Rachna Patel, the daughter of Aku and Meena Patel who are synonymous with gold jewelry in the Houston area due to their decades old store, 22 Karat Jewelers on Hillcroft, got married on Saturday, October 12 in the morning at the BAPS Shree Swaminarayan Mandir in Stafford. It was the bride’s wish to be married in front of the ornate white temple and a sea of chairs had been set out for 600 people. The richly draped mandap was covered with red roses but the scripted wedding ceremony was severely abbreviated by a mighty thundershower that sent the guests scampering for cover indoors.

The newlyweds with their parents after the wedding ceremony at the BAPS Shree Swaminarayan Mandir.

The newlyweds with their parents after the wedding ceremony at the BAPS Shree Swaminarayan Mandir.

Rachna was undeterred though, and with the white temple set against dark grey thunderclouds, the wedding was performed with the immediate family under large umbrellas. She was betrothed to Sanjay Alwani, a young man whose family is also in the jewelry business on the island of St. Maarten and has lived there since his grandfather settled there in 1975.  His family traces its roots back to India, which his great grandfather left in 1865 to migrate to Lebanon. The young couple met while studying in college in the northeast through some mutual friends. After the wedding, they will make their home in St. Maarten.

The reception was an affair to remember as it brought together the Indian, Texan and Caribbean cultures for a truly unique experience for the 1,200 invited guests at the Hilton Americas Hotel on the same evening of the 12th. In the reception area, a four-man steel drum band was played out Caribbean tunes, while bamboo and palm frond thatched stalls served out drinks and later ice cream and deserts. Waiters served fresh young coconut juice, and among the Indian appetizers, sweet, light creamy desert was served in a martini glass.

The real treat was inside the vast Ballroom on the second floor which had been converted with skillful colored lighting and tall shimmering white drapes into a Caribbean seaside resort. As you entered, the chirping of birds mingled with soft music and the lapping of waves breaking on rocks in a video projected on three huge video screens, recreating a Caribbean Isle shore. On either side, a large porthole gave the illusion of peering out at the rolling sea going below.

With minimum words and no formal emcee for the evening, save a Black Caribbean guy in dreadlocks and a yellow colored knitted cap who described in a West Indian accent  the dancers who performed the Caribbean shimmy and rolls from Carnival, complete with two on stilts and in the headgear of a horse. They were followed by a Las Vegas style routine with girls wearing colored feather head dresses and a Hula Hoop Champion who showed her skilss by strutting her body to make a huge stack of LED illuminated hoops twirl around her.

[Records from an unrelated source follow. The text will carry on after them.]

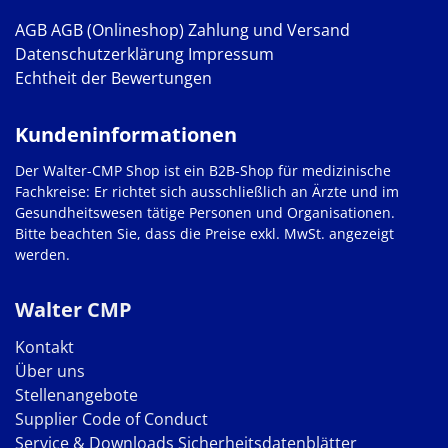
AGB
AGB (Onlineshop)
Zahlung und Versand
Datenschutzerklärung
Impressum
Echtheit der Bewertungen
Kundeninformationen
Der Walter-CMP Shop ist ein B2B-Shop für medizinische
Fachkreise: Er richtet sich ausschließlich an Ärzte und im
Gesundheitswesen tätige Personen und Organisationen.
Bitte beachten Sie, dass die Preise exkl. MwSt. angezeigt
werden.
Walter CMP
Kontakt
Über uns
Stellenangebote
Supplier Code of Conduct
Service & Downloads
Sicherheitsdatenblätter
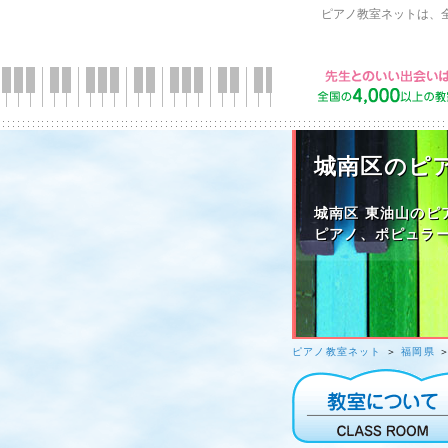
ピアノ教室ネットは、
城南区のピ
城南区 東油山のピ
ピアノ、ポピュラー
ピアノ教室ネット
＞
福岡県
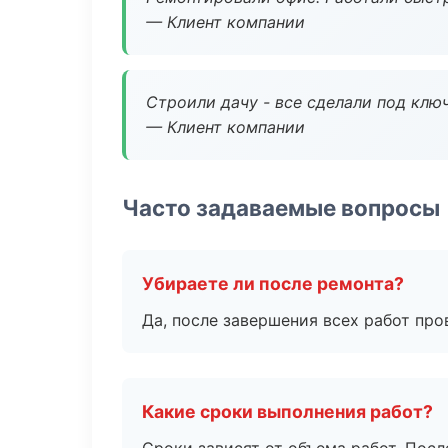
— Клиент компании
Строили дачу - все сделали под клю
— Клиент компании
Часто задаваемые вопросы
Убираете ли после ремонта?
Да, после завершения всех работ пр
Какие сроки выполнения работ?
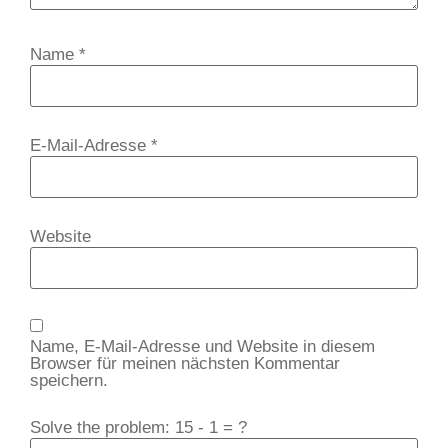
Name
*
E-Mail-Adresse
*
Website
Name, E-Mail-Adresse und Website in diesem
Browser für meinen nächsten Kommentar
speichern.
Solve the problem: 15 - 1 = ?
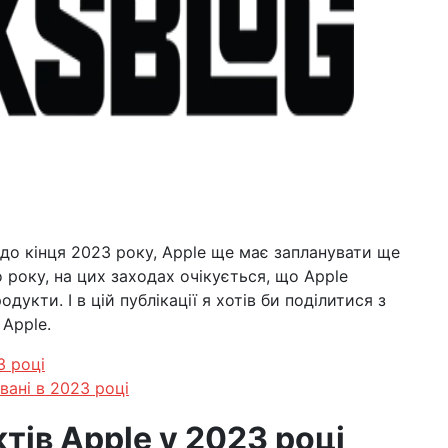
о кінця 2023 року, Apple ще має запланувати ще
го року, на цих заходах очікується, що Apple
дукти. І в цій публікації я хотів би поділитися з
Apple.
3 році
вані в 2023 році
тів Apple у 2023 році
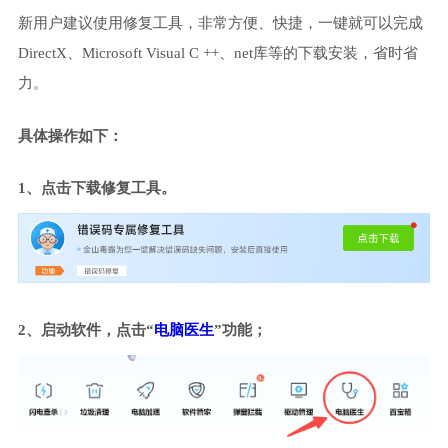
新用户建议使用修复工具，非常方便、快捷，一键就可以完成
DirectX、Microsoft Visual C ++、net库等的下载安装，省时省
力。
具体操作如下：
1、点击下载修复工具。
2、启动软件，点击“
电脑医生
”功能；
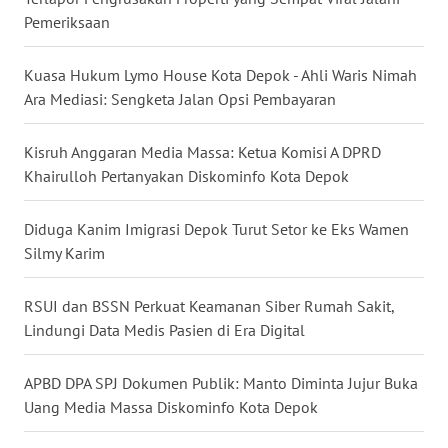
MALUKU
Pemeriksaan
WN
Kuasa Hukum Lymo House Kota Depok - Ahli Waris Nimah
MALUT
Ara Mediasi: Sengketa Jalan Opsi Pembayaran
WN
Kisruh Anggaran Media Massa: Ketua Komisi A DPRD
DAIRI
Khairulloh Pertanyakan Diskominfo Kota Depok
WN
Diduga Kanim Imigrasi Depok Turut Setor ke Eks Wamen
DANAU
TOBA
Silmy Karim
WN
RSUI dan BSSN Perkuat Keamanan Siber Rumah Sakit,
NIAS
Lindungi Data Medis Pasien di Era Digital
WN
APBD DPA SPJ Dokumen Publik: Manto Diminta Jujur Buka
LANGKAT
Uang Media Massa Diskominfo Kota Depok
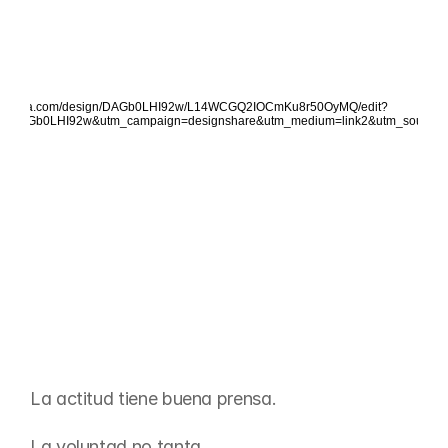
ww.canva.com/design/DAGb0LHI92w/L14WCGQ2IOCmKu8r50OyMQ/edit?
nt=DAGb0LHI92w&utm_campaign=designshare&utm_medium=link2&utm_source=s
La actitud tiene buena prensa.
La voluntad no tanta.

A  well-edited video showed how the young couple – they are both 31 – met and the courtship that followed; later it focused on the days-long festivities that preceded the wedding in St. Maarten and in Houston. Both of them showed up onstage clutching dandias, surrounded by their families. Aku Patel made a brief  brides father’s speech and Sanjay’s dad added a short few sentences to it.

An opening sweet plate of frozen custard in clean, hardened shells of tough skinned fruits like oranges and mangoes was intriguing. The buffet lines for dinner – catered by Bombay Brasserie – were opened up to the huge hall, while a pop jazz band played inside. At the end of the very long day, a DJ spun pumped up Indian contemporary dance music which was irresistible to the many who stayed till the wee hours of the morning.